Optimized Analysis of DNA Methylation and Gene Expression from Small, Anatomically-defined Areas of the Brain

Exposure to diet, drugs and early life adversity during sensitive windows of life (1,2 )can lead to lasting changes in gene expression that contribute to the display of physiological and behavioural phenotypes. Such environmental programming is likely to increase the susceptibility to metabolic, cardiovascular and mental diseases (3,4). DNA methylation and histone modifications are considered key processes in the mediation of the gene-environment dialogue and appear also to underlay environmental programming (5). In mammals, DNA methylation typically comprises the covalent addition of a methyl group at the 5-position of cytosine within the context of CpG dinucleotides.

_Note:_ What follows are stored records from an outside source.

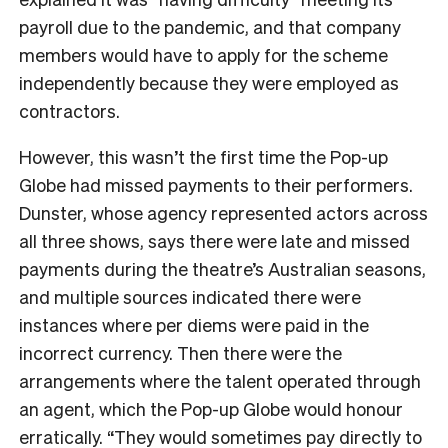
payroll due to the pandemic, and that company
members would have to apply for the scheme
independently because they were employed as
contractors.
However, this wasn’t the first time the Pop-up
Globe had missed payments to their performers.
Dunster, whose agency represented actors across
all three shows, says there were late and missed
payments during the theatre’s Australian seasons,
and multiple sources indicated there were
instances where per diems were paid in the
incorrect currency. Then there were the
arrangements where the talent operated through
an agent, which the Pop-up Globe would honour
erratically. “They would sometimes pay directly to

CpG methylation occurs in a highly tissue- and cell-specific manner making it a challenge to study discrete, small regions of the brain where cellular heterogeneity is high and tissue quantity limited. Moreover, because gene expression and methylation are closely linked events, increased value can be gained by comparing both parameters in the same sample. Here, a step-by-step protocol (Figure 1) for the investigation of epigenetic programming in the brain is presented using the 'maternal separation' paradigm of early life adversity for illustrative purposes. The protocol describes the preparation of micropunches from differentially-aged mouse brains from which DNA and RNA can be simultaneously isolated, thus allowing DNA methylation and gene expression analyses in the same sample.